Sokağa sormayı unuttuk mu?

Gazeteciliğin en etkili yönlerinden biri gözlem ve tanıklıktır. Bunun için de sokakta, meydanda gezmek gerekir.
 
Çarşıya-pazara uğramak lazım.  Yani halkın içinde, halkla iç içe olmak şart. 
 
Toplumdan kopuk, toplumun gerçeğini bilmeyen haberci olamaz, olmamalı. Çok klişe olacak ama tanım olarak çok oturduğu için ben de kullanacağım.
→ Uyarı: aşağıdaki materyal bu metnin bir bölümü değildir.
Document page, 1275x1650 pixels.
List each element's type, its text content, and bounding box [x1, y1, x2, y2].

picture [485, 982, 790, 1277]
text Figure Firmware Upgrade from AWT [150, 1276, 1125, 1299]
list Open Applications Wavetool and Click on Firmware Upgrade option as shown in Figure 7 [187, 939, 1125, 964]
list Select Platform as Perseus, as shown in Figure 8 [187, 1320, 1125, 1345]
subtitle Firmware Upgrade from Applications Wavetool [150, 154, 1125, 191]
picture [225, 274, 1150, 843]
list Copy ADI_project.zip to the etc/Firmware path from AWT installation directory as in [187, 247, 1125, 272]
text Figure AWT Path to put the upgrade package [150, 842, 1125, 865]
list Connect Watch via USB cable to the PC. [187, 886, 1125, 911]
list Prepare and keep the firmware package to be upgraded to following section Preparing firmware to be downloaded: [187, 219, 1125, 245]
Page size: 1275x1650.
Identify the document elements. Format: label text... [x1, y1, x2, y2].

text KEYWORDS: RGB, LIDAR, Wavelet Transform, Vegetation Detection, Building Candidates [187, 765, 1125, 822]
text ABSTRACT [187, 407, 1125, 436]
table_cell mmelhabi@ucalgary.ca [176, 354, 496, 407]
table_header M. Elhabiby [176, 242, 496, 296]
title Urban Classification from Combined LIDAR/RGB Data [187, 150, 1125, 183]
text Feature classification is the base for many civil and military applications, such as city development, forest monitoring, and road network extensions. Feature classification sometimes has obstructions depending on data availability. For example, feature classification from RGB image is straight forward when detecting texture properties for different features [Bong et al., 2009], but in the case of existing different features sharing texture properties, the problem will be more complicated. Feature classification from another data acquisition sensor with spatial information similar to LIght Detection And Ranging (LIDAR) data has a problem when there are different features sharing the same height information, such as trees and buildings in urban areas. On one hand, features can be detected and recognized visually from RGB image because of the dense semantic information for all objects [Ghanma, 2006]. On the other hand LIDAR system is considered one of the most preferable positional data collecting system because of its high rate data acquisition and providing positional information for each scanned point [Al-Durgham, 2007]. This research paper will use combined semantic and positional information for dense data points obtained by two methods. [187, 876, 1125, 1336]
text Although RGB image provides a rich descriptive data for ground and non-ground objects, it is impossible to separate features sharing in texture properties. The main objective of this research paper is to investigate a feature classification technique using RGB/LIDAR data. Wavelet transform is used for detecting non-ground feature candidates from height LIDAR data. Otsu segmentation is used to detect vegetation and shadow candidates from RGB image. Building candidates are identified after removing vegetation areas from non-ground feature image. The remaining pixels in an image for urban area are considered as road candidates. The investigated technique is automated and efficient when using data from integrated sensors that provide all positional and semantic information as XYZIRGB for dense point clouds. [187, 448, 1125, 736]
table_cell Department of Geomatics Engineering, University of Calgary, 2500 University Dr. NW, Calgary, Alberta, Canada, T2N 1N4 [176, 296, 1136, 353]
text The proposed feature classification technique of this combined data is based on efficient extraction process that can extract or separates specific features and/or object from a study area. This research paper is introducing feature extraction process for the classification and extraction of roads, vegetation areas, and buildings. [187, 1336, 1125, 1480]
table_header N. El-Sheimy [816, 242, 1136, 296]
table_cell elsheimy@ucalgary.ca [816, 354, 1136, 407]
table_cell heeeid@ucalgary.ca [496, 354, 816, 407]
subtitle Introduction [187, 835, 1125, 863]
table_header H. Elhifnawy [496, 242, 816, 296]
Plazalarda habercilik yapılmaz. 
 
Artık çoğu muhabir/editörün haber kaynağı internet ve akıllı telefonlar maalesef. Haber kaynağı ile yüz yüze görüşmek hak getire. Kaynak olarak insanın yerini makine ve teknoloji aldı. 
 
Okur, akıl veren, toplum mühendisliği yapmaya kalkan gazeteci tipini artık istemiyor/sevmiyor. Kimse artık “CAHİL” değil. Okur, “sen haberi olduğu gibi ver. Ben analiz ederim” talebini her geçen gün daha yüksek dile getiriyor.  O yüzden köşe yazarından çok muhabir çalıştırmak lazım. 
 
Sosyal medya, klasik medyayı sonsuza kadar değiştirdi. Özellikle gazetecileri çok körleştiren bir mecraya dönüştü sosyal medya. Hele hele WhatsApp grupları habercileri tembelleştiriyor. Evet, bu mecraları yok sayamayız ama sadece bunlardan da beslenemeyiz. 
 
NRT TV’nin PKK bağlantısı
 
Haftasonu terör örgütünün sivilleri nasıl kullandığına bir kez daha tanıklık ettik.  PKK’lı teröristler, sivil halkı kışkırtarak Kuzey Irak’taki güvenlik üssümüze saldırttı. Halkın arasına giren teröristler ortalığı iyice karıştırdıktan sonra olay yerinden ayrılıp kaçtı ancak terör örgütüne yakın medya kuruluşları kara propagandaya devam etti. 
 
Bu olayda özellikle Süleymaniye merkezli NRT televizyonu öne çıktı. NRT gün boyunca provokatif yayınlar yaptı.
 
Terör örgütünün propagandasını sürdürdü. Televizyonun sahibi ise zaman zaman İran’a zaman zaman ise ABD’ye yakın duruyor. Ama her zaman terör örgütünün güdümünde. IKBY, olayların ardından terör örgütünün kontrolündeki NRT’nin bölgedeki ofisini kapattı.